Who knows what tomorrow brings with Libya's interim council. Although, if the Scottish crown office were really serious about following up possible leads in Libya, which they are quite clearly not, then surely Mr Jalil has had adequate time, and now unprecedented access to files and documents, to demonstrate his assertion previously made in February?

Of course, just like Mousa Kousa, perhaps the Scottish Crown office are only too aware that there is zero new evidence to be sought or uncovered in Libya.

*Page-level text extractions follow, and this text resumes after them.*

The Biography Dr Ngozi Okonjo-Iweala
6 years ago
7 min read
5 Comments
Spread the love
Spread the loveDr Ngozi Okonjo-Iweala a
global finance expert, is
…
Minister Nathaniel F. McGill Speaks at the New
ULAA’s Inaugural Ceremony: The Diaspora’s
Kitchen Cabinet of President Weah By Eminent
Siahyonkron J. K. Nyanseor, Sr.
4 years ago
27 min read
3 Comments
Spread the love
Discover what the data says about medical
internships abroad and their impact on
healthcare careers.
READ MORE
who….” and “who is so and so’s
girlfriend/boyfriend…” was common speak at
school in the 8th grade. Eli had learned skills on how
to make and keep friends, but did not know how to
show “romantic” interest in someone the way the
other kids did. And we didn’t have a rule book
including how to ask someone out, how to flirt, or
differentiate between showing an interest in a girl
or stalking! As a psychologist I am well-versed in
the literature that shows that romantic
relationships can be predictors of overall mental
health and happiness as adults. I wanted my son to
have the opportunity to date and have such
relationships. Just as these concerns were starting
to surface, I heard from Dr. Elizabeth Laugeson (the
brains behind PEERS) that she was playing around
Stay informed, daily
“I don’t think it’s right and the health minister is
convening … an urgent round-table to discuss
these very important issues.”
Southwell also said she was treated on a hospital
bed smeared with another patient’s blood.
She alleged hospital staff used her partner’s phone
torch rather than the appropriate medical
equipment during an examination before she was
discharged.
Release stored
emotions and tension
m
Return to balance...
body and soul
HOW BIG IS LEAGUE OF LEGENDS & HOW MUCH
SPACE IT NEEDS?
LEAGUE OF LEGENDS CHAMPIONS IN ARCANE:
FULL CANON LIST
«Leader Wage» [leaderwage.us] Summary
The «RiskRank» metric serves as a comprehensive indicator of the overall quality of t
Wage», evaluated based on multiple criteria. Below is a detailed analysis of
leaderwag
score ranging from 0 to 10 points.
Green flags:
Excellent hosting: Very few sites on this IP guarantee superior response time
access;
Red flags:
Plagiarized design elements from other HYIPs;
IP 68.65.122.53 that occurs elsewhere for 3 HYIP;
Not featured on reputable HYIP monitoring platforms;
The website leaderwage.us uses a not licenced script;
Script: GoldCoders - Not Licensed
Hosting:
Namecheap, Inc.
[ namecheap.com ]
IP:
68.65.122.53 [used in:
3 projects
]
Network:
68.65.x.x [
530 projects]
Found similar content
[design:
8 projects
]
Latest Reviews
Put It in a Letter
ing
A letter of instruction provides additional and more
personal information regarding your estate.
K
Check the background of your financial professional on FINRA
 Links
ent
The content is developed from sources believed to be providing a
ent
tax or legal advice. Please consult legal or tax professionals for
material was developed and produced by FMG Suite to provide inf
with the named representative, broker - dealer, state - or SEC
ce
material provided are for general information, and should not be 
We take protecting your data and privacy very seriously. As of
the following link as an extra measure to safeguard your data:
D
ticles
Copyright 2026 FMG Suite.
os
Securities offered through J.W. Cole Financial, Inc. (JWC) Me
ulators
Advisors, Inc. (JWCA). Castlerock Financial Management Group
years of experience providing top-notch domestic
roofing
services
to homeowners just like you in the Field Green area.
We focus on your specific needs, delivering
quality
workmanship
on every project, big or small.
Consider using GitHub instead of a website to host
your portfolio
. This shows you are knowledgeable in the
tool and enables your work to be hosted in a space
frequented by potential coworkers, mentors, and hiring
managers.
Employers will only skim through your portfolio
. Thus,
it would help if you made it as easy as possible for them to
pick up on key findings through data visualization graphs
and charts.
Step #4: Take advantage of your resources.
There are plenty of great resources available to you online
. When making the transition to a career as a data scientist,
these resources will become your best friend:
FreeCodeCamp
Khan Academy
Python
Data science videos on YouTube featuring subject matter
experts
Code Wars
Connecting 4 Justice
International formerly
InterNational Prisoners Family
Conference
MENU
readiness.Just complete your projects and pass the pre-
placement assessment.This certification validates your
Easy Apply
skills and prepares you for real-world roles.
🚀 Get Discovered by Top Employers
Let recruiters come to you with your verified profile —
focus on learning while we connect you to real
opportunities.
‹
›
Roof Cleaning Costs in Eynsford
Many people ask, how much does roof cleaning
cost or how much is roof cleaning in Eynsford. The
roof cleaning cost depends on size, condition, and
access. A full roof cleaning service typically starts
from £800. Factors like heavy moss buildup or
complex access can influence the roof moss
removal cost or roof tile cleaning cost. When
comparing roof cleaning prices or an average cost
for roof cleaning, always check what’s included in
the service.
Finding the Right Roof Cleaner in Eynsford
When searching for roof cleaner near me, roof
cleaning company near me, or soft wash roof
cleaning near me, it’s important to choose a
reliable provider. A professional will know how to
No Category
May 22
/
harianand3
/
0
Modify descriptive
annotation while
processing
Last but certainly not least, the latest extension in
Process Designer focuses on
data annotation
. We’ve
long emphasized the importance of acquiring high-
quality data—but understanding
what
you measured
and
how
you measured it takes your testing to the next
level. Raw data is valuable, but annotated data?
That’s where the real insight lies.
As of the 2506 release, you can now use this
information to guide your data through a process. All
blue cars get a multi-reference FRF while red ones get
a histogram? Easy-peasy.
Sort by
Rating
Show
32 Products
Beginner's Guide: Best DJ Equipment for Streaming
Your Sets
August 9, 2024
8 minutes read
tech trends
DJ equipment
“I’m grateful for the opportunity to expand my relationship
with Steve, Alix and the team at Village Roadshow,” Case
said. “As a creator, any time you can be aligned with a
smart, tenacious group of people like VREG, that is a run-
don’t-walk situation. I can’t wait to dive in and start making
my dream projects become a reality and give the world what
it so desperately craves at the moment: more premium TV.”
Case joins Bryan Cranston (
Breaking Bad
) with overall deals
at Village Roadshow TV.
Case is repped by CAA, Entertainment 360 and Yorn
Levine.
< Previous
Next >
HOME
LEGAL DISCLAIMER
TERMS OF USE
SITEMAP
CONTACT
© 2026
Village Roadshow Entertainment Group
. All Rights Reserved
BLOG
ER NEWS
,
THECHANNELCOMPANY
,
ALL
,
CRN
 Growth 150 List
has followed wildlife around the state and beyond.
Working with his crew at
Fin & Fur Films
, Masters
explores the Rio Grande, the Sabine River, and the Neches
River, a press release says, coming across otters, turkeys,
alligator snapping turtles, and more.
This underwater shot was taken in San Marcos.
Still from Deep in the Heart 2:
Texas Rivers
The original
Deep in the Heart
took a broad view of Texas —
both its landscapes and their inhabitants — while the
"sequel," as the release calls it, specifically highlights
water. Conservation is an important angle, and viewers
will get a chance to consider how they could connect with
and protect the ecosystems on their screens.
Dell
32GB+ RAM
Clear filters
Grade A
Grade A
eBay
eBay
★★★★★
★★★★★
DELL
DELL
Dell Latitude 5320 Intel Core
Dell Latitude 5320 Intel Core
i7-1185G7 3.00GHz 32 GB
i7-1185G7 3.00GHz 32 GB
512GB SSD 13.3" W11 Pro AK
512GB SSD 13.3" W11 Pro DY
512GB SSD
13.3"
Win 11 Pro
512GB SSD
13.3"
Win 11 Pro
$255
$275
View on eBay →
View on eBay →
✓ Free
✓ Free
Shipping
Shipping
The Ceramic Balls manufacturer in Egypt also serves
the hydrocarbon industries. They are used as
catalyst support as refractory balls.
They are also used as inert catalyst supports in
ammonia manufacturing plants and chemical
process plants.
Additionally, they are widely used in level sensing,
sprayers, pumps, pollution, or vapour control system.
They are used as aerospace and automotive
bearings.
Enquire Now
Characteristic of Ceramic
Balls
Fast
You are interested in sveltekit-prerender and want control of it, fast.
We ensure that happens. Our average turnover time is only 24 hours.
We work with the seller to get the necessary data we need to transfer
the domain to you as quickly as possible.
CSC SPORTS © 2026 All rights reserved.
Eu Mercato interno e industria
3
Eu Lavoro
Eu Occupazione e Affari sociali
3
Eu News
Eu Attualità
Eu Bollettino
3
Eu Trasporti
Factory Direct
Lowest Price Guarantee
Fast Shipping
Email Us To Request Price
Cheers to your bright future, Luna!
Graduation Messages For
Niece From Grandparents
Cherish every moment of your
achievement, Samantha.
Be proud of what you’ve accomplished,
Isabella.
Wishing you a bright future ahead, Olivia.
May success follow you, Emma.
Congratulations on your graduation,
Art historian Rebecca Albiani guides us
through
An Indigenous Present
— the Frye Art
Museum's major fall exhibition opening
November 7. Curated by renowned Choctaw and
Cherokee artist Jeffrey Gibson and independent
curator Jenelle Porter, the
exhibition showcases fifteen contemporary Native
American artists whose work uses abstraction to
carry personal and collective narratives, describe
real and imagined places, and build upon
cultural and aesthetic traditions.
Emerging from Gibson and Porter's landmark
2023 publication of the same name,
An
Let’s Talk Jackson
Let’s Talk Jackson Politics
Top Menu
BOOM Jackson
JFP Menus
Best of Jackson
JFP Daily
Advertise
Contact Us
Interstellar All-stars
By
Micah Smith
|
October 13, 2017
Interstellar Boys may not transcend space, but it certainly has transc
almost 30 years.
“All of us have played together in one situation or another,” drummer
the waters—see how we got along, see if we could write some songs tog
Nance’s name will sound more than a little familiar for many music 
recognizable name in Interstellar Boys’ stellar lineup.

Not from Mr Jalil and certainly nothing that upholds their fantasy world conviction and jackanory tale of how Megrahi bought some clothes at Mary's House and came to put the bomb on at Malta destined for 103 at Heathrow.

But, hopefully for them, there is no harm in seeming to ask or the exhibiting the pretence of pursuing. It helps continue the charade. One day, however, someone might just call their bluff.

.
 
No clue. I doubt if there is anything to be found in Libya to be honest. Until they stop pretending the bomb went on at Malta, I don't think they'll get anywhere.

Rolfe.
 
I have a feeling that the only way anything might actually get moving in this case would be for the real culprit stepping forward and saying: "I did it - and I got away with it, too!"
 
I have a feeling that the only way anything might actually get moving in this case would be for the real culprit stepping forward and saying: "I did it - and I got away with it, too!"


That already happened. Ahmed Jibril is quoted as saying "The Americans will never, ever find out how I did it." Though people who have tried to pin him down on that find that he's a very slippery customer, of course.

Rolfe.
 
Is that the US equivalent of the Daily Mail?

Don't like The Daily News? Ok, here's a link to the same story in The Guardian. The second link is a video clip from the interview Reuters had with him on October 2nd. Seems he came out of his "coma" long enough to tell everyone he's just about to die... again. :rolleyes:

He also said that in a few months there will be new facts released on the case.